O reconhecimento do Brasil, em 1954, dos discos voadores e sua procedência extraterrestre

Em 2 de novembro de 1954 o Brasil reconheceu, em uma conferência proferida pelo coronel João Adil de Oliveira, a presença dos discos voadores e sua origem extrerrestre. O assunto discos voadores vinha aparecendo constantemente nos jornais brasileiros nas semanas anteriores.

A palestra foi realizada na antiga Escola Técnica do Exército (Rio de Janeiro), hoje Instituto Militar de Engenharia (IME). Estavam presentes as autoridades das mais altas patentes das três Forças Singulares, destacando-se o Tenente-Brigadeiro-do-Ar Gervásio Duncan de Lima Rodrigues, Chefe do Estado-Maior da Aeronáutica, além de membros da mídia, como os repórteres João Martins e Ed Keffel de O Cruzeiro e o pesquisador Fernando Cleto Nunes Pereira.

Adil, como Chefe da 2ª Sessão (Inteligência) da 3ª Zona Aérea (hoje 3ª Comando Aéreo Regional), foi designado pelo Ministro da Aeronáutica, Tenente-Brigadeiro-do-Ar Eduardo Gomes, para chefiar a primeira “Comissão de Investigação sobre os Discos voadores” criada no Brasil. 

João Adil de Oliveira. Créditos: PROJECT 1947 (imagem esquerda) e EUDOXIO (imagem direita)

Adil acreditava na existência dos supostos objetos e apresentou as principais hipóteses a respeito da sua origem. A transcrição da conferência publicada na época revela que o coronel teve uma tendência clara a apoiar a hipótese extraterrestre, perceptível pelos argumentos e obras citadas.
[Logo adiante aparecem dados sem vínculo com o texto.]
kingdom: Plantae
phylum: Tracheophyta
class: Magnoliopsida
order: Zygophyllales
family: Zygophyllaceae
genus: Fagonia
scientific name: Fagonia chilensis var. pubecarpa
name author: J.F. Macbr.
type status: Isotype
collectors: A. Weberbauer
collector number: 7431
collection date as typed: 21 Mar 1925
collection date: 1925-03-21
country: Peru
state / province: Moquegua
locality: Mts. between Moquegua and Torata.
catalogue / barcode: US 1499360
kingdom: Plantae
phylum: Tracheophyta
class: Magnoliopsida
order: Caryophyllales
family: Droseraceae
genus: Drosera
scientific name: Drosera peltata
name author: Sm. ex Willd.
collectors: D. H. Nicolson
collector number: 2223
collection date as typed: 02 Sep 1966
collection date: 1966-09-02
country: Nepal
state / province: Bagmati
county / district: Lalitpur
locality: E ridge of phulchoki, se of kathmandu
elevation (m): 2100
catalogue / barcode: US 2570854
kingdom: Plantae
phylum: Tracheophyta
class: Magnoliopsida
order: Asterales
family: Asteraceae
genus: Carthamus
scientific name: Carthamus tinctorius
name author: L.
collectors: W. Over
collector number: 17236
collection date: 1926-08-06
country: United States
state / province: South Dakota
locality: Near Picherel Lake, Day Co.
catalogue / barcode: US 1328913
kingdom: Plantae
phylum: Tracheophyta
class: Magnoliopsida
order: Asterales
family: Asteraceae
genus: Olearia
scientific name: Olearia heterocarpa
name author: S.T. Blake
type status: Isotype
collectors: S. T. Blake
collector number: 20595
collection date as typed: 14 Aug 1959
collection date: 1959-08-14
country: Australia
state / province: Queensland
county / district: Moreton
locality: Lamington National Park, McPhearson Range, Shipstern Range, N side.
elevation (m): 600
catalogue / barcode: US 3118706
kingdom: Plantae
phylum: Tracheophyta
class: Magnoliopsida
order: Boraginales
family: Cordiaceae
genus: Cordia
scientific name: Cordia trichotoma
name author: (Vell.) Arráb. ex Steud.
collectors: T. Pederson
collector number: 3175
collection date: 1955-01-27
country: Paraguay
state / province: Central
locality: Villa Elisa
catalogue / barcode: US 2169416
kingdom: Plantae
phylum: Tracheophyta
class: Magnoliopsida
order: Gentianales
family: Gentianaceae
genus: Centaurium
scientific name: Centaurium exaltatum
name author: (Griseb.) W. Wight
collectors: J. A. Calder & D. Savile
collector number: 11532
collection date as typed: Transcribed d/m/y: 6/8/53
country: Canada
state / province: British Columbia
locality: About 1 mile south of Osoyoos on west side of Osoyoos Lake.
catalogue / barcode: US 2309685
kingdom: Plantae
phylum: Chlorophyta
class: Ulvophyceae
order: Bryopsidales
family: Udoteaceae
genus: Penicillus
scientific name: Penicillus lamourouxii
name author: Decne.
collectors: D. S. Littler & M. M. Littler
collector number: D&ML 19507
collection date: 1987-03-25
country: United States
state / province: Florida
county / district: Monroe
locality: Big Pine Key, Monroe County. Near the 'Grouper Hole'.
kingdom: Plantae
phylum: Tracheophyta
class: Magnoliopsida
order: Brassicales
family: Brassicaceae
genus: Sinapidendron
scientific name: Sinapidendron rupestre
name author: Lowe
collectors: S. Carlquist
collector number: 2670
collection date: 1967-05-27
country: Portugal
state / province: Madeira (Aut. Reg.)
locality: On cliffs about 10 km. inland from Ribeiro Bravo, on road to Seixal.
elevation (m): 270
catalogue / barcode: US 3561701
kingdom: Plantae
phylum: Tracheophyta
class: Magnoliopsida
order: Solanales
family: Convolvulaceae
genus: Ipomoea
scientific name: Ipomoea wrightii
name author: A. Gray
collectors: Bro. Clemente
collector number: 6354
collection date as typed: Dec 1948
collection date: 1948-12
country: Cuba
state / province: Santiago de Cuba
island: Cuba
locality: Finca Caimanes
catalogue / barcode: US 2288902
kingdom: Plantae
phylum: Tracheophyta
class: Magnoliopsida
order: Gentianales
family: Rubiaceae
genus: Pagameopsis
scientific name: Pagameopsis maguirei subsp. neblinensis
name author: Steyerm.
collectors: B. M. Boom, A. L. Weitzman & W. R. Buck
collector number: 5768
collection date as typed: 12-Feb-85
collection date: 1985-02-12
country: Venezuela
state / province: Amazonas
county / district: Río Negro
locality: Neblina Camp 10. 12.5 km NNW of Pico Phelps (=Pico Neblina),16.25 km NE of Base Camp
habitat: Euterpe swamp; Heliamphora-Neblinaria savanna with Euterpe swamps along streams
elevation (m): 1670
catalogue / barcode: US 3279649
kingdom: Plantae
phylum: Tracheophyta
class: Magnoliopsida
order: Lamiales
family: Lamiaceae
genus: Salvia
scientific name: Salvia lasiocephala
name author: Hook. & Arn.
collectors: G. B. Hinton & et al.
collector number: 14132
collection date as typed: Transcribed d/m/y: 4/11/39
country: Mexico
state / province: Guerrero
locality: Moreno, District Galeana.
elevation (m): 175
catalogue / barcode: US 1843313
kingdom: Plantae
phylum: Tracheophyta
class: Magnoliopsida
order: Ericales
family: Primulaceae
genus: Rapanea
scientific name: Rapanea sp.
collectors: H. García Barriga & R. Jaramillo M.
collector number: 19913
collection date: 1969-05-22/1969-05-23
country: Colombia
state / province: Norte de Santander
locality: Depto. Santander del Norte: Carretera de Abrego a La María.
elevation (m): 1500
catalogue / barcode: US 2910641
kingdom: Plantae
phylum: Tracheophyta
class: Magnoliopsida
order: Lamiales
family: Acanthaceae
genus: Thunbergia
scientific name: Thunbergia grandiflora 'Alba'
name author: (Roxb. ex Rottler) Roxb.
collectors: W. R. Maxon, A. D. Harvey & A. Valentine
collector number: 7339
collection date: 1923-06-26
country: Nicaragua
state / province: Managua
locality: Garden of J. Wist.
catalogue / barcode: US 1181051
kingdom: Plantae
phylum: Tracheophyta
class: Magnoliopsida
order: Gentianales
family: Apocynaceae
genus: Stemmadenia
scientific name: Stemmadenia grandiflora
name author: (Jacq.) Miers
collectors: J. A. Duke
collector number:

A conferência foi patrocinada pela Associação dos diplomados da Escola Superior de Guerra (ADESG), órgão institucional dessa Escola. A Escola Superior de Guerra e a ADESG são entidades da mais alta responsabilidade e que reúnem a elite dos nossos militares e dos nossos técnicos.

No final da conferência foram apresentadas, pelo Doutor Alberto de Melo Flores (que cooperou na organização da mesma), testemunhas autorizadas do fenômeno no Brasil. O Doutor Flores foi Diretor da Engenharia da Aeronáutica e pertenceu ao Gabinete do Ministro da Aeronáutica.

Repercusão na imprensa

As reações da imprensa à conferência foram bem diferentes. Ary Maurell Lobo, diretor de Ciência Popular, a principal revista de divulgação de ciência na época, criticou-a duramente, dizendo que não passava de uma compilação de notícias antigas e que “a associação dos diplomados da Escola Superior de Guerra precisa organizar debates de maior valor cultural; por enquanto, pela amostra, os seus cursos de extensão constituem ridicularias.”

Já a revista O Cruzeiro, do grupo de mídia Diário Associados de Assis Chateaubriand, teve postura oposta. A publicação, a maior do país na época, reservou mais de dez páginas para a transcrição da conferência, celebrando-a como um grande evento.

A revista Manchete, iniciada por Adolpho Bloch apenas dois anos antes, seguiu uma linha editorial parecida com a de O Cruzeiro, com ênfase na hipótese extraterrestre, embora com menos espaço para a divulgação da palestra.

A revista O Cruzeiro na edição extra de novembro de 1954 apresentou o texto integral do coronel Adil, no que definiu como “um trabalho que não deve faltar na coleção de todos aqueles que se interessam pelo fascinante assunto dos ‘Discos Voadores'” (obs: algumas fontes cita a matéria como estando na edição de 11 de dezembro de 1954, sob o título Extra! “Discos Voadores” – A conferência do Coronel Adil de Oliveira).

A matéria da revista, contendo a transcrição completa da histórica conferência realizada pelo coronel, foi digitado na íntegra e disponibilizado pelo ufólogo e professor de história José Carlos Rocha Vieira Júnior, como consta a fonte Suscitando a História (clique no link e prepare um lugar confortável, que o texto é longo).

Arte: Universo Iluminado

A França foi a segunda nação a fazer admissão semelhante, em 1976, 22 anos depois.